Downingtown West Alumna’s Husband Pens Peek At Republican Presidential Quest

Annie (Schmidt) Coppins
Annie (Schmidt) Coppins

The husband of Annie Schmidt, a 2006 Downingtown West High School alumna, has journeyed off the beaten path to gain a perspective of Republican politics in the high-stakes hunt to return one of their own to the Oval Office.

But to do so, McKay Coppins puts the presidential hopefuls in the crosshairs with his new book, “The Wilderness: Deep Inside the Republican Party’s Combative, Contentious, Chaotic Quest to Take Back the White House.”

Coppins tracks the campaign trail and highlights the backstory of leading Republican champions Jeb Bush, Marco Rubio, Don Trump, Ted Cruz, Rand Paul and others as they tread carefully in an ever-shifting political frontier.

“Offering up one revealing, behind-the-scenes story after another, he covers their histories — going back decades — up through the present, when their political futures remain very much up in the air,” reviewer Jim Swearingen wrote for the Huffington Post.

The Wilderness“Each of these political hopefuls is striving to remake himself into the image of the next Republican prophet, one able to lead the GOP out of the wilderness of an eight-year presidential exile. … Along the way, these candidates all work tirelessly to redefine themselves as an acceptable option for the party base, a crucible that forces each of them to betray former principles, former positions and former allies.”

Toughest to negotiate is the delicate balance required to unify a diverse nation.

“It is axiomatic that politicians mold themselves to the public’s tastes. Candidate after candidate shows brief moments of candor, reflection and statesmanship in this book, only to jettison those nobler instincts when the hard right pitches an ideological fit,” the review explains.

In the end, the monumental challenge according to Coppins, is to fix Washington, D.C., without becoming part of it.

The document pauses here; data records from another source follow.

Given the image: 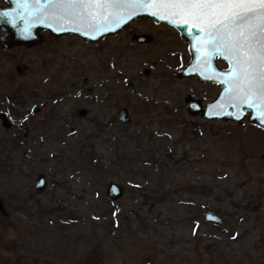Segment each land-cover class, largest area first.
Returning <instances> with one entry per match:
<instances>
[{"label":"rangeland","instance_id":"rangeland-1","mask_svg":"<svg viewBox=\"0 0 264 264\" xmlns=\"http://www.w3.org/2000/svg\"><path fill=\"white\" fill-rule=\"evenodd\" d=\"M137 32L157 37L139 46ZM43 36L0 54L16 123L0 128V264H88L94 249L91 264H264V146L246 123L186 113L210 92L177 77L176 34L140 21L96 43Z\"/></svg>","mask_w":264,"mask_h":264},{"label":"water","instance_id":"water-1","mask_svg":"<svg viewBox=\"0 0 264 264\" xmlns=\"http://www.w3.org/2000/svg\"><path fill=\"white\" fill-rule=\"evenodd\" d=\"M6 1L7 6L0 7V13L6 14L0 16L2 28L7 30L6 36L1 38L3 49H7L9 44L24 47L41 44L44 40L42 32L45 31L54 38L74 35L85 44H89L122 32L139 18H152L155 23H165L178 30L189 44L190 62L177 72V77L179 79L192 77L202 83L213 81L222 84V89L214 102L204 109H201L200 101L191 97L185 98V107L189 115L201 114L208 121L242 124L245 120L252 125L264 126V104H261L255 95H248L246 83L242 84L238 76L235 80H226L224 75L219 76L216 73L212 75V68L208 64L209 58L215 55L225 58L227 54L224 52V46L217 45L208 31H198L205 29L206 25L198 22L196 17L189 13L173 15L169 6L156 4L81 6L56 4L51 0H40L39 3H35L34 0H28L27 3ZM226 59L232 62L231 57ZM232 69L234 71L233 67ZM249 104L252 107H248ZM246 112H249V115H246ZM79 114L84 115L85 111L81 110ZM118 121L122 124L132 122L127 109L118 111ZM45 185V176L38 175L35 190L41 192ZM106 195L110 200H116L122 196V189L118 184L110 183ZM0 213L5 215L1 198ZM204 219L215 225L223 224V219L212 211H207Z\"/></svg>","mask_w":264,"mask_h":264},{"label":"snow or ice","instance_id":"snow-or-ice-1","mask_svg":"<svg viewBox=\"0 0 264 264\" xmlns=\"http://www.w3.org/2000/svg\"><path fill=\"white\" fill-rule=\"evenodd\" d=\"M27 3L28 0H13ZM39 3L40 0H34ZM67 5L148 4L169 6L173 15L189 13L206 25L209 36L224 46L225 58H232L233 68L248 95L264 104V0H51ZM0 16H6L0 13ZM11 23V21H9ZM15 27V25H13ZM198 34V33H197ZM259 45V47H257ZM247 98V97H245ZM248 107H252L251 104Z\"/></svg>","mask_w":264,"mask_h":264},{"label":"flooded vegetation","instance_id":"flooded-vegetation-1","mask_svg":"<svg viewBox=\"0 0 264 264\" xmlns=\"http://www.w3.org/2000/svg\"><path fill=\"white\" fill-rule=\"evenodd\" d=\"M6 6H7V1L6 0H0V7H6ZM140 21H146V22H149V23H153L154 25H157V26H166V27L170 28L176 34L177 38L181 41V43L184 46V50L188 54V57H187L188 61L185 62L183 66H181L182 67L181 69H183L190 62L191 56H190V53H189V44L186 41V39L180 34V32L178 30L174 29L173 27H171V26H169V25H167L165 23H155L152 18H139V19L135 20L129 26H132L133 24H135L137 22H140ZM42 33L45 34L46 36L48 34H50L48 31H45V32H42ZM6 34H7V30L2 28V25L0 24V54L10 53V52H13L15 50H21V49L32 50V49L36 48L34 46H33V48H30V47H25L24 48V46L22 47L21 45L9 44L8 45L9 47L7 49H3L2 43H1V38L6 36ZM156 37L157 36L151 35V34H149L147 32H137V33H132L131 41L136 43L139 46H147V45H152L155 42ZM257 47H259V45H257ZM208 64L212 68V72H211L212 75H213V73H216L219 76L220 75L221 76L224 75L226 80H229V79H234L235 80L237 78L236 71L235 70L233 71V69H232L233 63L229 62L226 58H221V56L215 55L214 57L212 56V57L209 58ZM183 79L193 81L198 86L207 87L208 88V91L210 92V97H209L208 101H204V100L192 97L193 100L201 102V109H204L208 104L213 103L214 100L216 99V97L219 95L221 89H222V84H219V83H216V82H213V81L202 83L198 79H195V78H192V77H186V78H183ZM183 102H184V109L186 110V113L189 115V113H188V111H187V109L185 107V98H184ZM246 115H249V112H246ZM200 116H201V114H200ZM217 122H220V121H217ZM226 123H232V122H226ZM245 123L248 124V127L254 129L256 134H258V139L256 138V143L259 144L258 146L259 147L260 146H264V126L252 125V124L247 123L245 120L243 121L242 124H238V125L242 126ZM15 124H16L15 121H13L11 119V117H9L7 115L6 111L0 109V128H3L5 130H10V129L14 128ZM261 158H262V160H264V152L261 154ZM35 186H36V181H35Z\"/></svg>","mask_w":264,"mask_h":264},{"label":"trees","instance_id":"trees-1","mask_svg":"<svg viewBox=\"0 0 264 264\" xmlns=\"http://www.w3.org/2000/svg\"><path fill=\"white\" fill-rule=\"evenodd\" d=\"M90 256H91V257L88 258V262H89L88 264L96 263L97 261H96L95 259H96V257L98 256V255H97V249H94V250L92 251V254H90ZM92 257H93V258L95 257V259H92ZM91 259L94 260V262H93V261L91 262Z\"/></svg>","mask_w":264,"mask_h":264}]
</instances>
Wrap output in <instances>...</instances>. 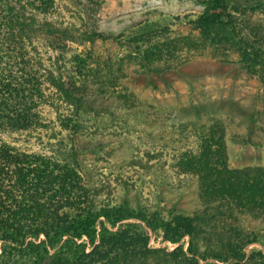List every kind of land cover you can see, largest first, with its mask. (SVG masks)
Masks as SVG:
<instances>
[{
	"label": "trees",
	"instance_id": "obj_1",
	"mask_svg": "<svg viewBox=\"0 0 264 264\" xmlns=\"http://www.w3.org/2000/svg\"><path fill=\"white\" fill-rule=\"evenodd\" d=\"M203 10L187 18L188 33L148 24L115 40L124 54L108 59L116 71L161 76L200 55L238 62L264 78V9L235 0H198ZM56 0H0V131L46 128L43 108L60 112L70 135L81 123L74 103L100 63L79 32L47 17ZM102 36V34L100 35ZM54 60V61H53ZM185 146L176 151L178 172L197 177L200 212L98 206L95 190L64 158L19 150L0 142V264H264V165L231 167L228 131L221 121L181 124ZM245 141V140H244ZM151 233L175 245H150ZM189 236L188 243L182 240ZM258 243L259 246L248 247Z\"/></svg>",
	"mask_w": 264,
	"mask_h": 264
},
{
	"label": "rangeland",
	"instance_id": "obj_2",
	"mask_svg": "<svg viewBox=\"0 0 264 264\" xmlns=\"http://www.w3.org/2000/svg\"><path fill=\"white\" fill-rule=\"evenodd\" d=\"M235 1L254 6L257 0ZM55 6L47 18L82 34L86 42L71 44L91 49L94 59L103 61L102 75L98 80L95 72L89 75L81 102L73 105L81 121L75 134L60 126L59 113L72 109L60 103V112L43 108L46 128L0 131V142L69 160L95 190L98 206L150 209L166 217L204 209L197 177L176 167V151L185 146L181 124L189 129L194 121H221L228 131L231 167L264 165V78L238 62L223 63L207 54L161 76L122 73L115 64L114 73L107 72L108 59L116 61L125 52L115 40L156 23L188 33L187 18L203 10L198 0H56ZM252 8L253 18L264 19V9ZM247 220V226L264 225L263 218ZM150 245L175 247L154 233ZM255 246L263 248L255 243L248 249Z\"/></svg>",
	"mask_w": 264,
	"mask_h": 264
}]
</instances>
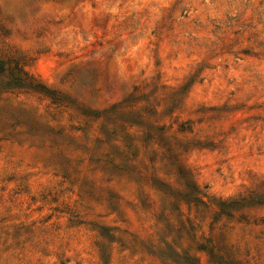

“All successful politicians ultimately acquire power, at which point they become responsible for whatever follows. Yet responsibility is anathema to the base. … In his classic analysis ‘Why Americans Hate Politics,’ E.J. Dionne warned, ‘A nation that hates politics will not long thrive as a democracy’ — a warning that feels all too relevant in this presidential election cycle.”